Yes, all suitable libraries should be examined and the implications that has on the rest of the design considered.
And I since we're mentioning huge changes :)  ...

6. Automatically-bindable plugin API that we officially support for multiple languages. Writing plugins in C is crap, IMO. Writing a GeanyPy or GeanyLua plugin is kind of crap, because they depend on other plugins, and you can't make a "real" first-class plugin with them. LibPeas and Gobject-Introspection are the obvious possibility here, but would require to "GObjectify" the code pretty much.

Yes you are right, the plugin interface design should be examined as part of the process.


These are all big changes that don't fall into the current Geany mode of
"light maintenance and extra features as someone implements them".  For big
changes like those above however, a clear design and a planned process is
needed to ensure that the big changes don't clash with each other and that
they are not derailed by interim smaller changes.

I would suggest the process to be:

1. gather other major ideas for capabilities that Geany should plan to

I just plopped #5 and #6 on to the list, wherever it ends up :)

Yes, thats the idea, the more ideas the better :).

2. develop a design that supports these (or at least the most useful ones)
3. look at how that design can be implemented, can the existing design be
mutated to it, or is it a clean framework that large parts of the existing
functionality can plug into, or is it a whole clean implementation.  This
also includes issues like languages to use (C, C++, Vala, Haskell etc).
4. depending on the outcome from 3. use a new repository organisation or at
least a new branch in the existing Geany repo to ensure that the existing
Geany is not destabilised by major changes as they take place.

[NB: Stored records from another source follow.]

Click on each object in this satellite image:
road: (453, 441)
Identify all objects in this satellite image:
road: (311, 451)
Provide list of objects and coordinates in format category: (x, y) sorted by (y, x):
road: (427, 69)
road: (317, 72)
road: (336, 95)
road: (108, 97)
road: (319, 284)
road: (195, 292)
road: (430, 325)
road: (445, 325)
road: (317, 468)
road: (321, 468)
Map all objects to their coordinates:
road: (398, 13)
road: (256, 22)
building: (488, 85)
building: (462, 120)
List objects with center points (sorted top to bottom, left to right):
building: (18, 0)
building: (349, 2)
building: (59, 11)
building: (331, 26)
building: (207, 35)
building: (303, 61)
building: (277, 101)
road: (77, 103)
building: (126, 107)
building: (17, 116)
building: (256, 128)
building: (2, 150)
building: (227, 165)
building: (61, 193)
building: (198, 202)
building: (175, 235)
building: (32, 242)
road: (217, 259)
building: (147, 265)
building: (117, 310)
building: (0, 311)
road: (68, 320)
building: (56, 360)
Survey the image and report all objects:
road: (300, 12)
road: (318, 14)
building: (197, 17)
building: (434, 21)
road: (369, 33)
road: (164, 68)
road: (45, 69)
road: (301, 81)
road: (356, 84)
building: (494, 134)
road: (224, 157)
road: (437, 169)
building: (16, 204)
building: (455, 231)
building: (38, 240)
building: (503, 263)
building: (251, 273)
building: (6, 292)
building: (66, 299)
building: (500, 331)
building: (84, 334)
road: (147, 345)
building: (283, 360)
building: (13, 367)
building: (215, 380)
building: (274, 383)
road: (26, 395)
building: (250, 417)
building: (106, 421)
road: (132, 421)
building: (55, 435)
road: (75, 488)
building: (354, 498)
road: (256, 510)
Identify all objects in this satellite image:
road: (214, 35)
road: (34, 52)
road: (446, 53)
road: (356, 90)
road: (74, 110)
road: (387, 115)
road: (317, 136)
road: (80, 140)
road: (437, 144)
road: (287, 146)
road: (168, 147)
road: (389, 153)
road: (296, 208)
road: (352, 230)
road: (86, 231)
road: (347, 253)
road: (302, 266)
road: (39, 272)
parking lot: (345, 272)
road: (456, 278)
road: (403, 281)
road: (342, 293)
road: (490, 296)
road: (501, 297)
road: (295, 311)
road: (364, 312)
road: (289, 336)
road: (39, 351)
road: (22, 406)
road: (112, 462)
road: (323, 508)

Yeah, some are quite huge changes, we couldn't be tip-toeing around trying not to touch too many lines of code or breaking config file or plugin APIs and stuff in the main branch as usual :) I think a separate branch on the main repository, as mentioned, would make the most sense.

Yes, at the very least a long term branch.

This is something very different to the way Geany is currently operating,
and I don't know if the community wants to consider such a more structured
approach.  If its felt that its worthwhile then I suggest that steps one
and two are best achieved using the wiki and I will volunteer to set up and
maintain page(s) for those phases at least.

So to summarise, what capabilities should Geany aspire to support, and what
is the process to develop the best software architecture to support those

I'm in/+1, if in doing so we fully adopt GObject/GTK+ and the normal/common/modern ways to do stuff using them. I'm not really interested to turn Geany into a non-GTK+ app or maintain separate backends or continue using painful old non-GObject C stuff, always having to avoid a lot of good APIs just for the sake of old supported build platforms and library versions. I'm willing to volunteer a considerable amount of time to helping out with it in the above case, and at least see where it goes, otherwise I'll just be a good tester of the re-design/branch :)

Yes, and I'll keep those comments to be input to the step 2./3. phase.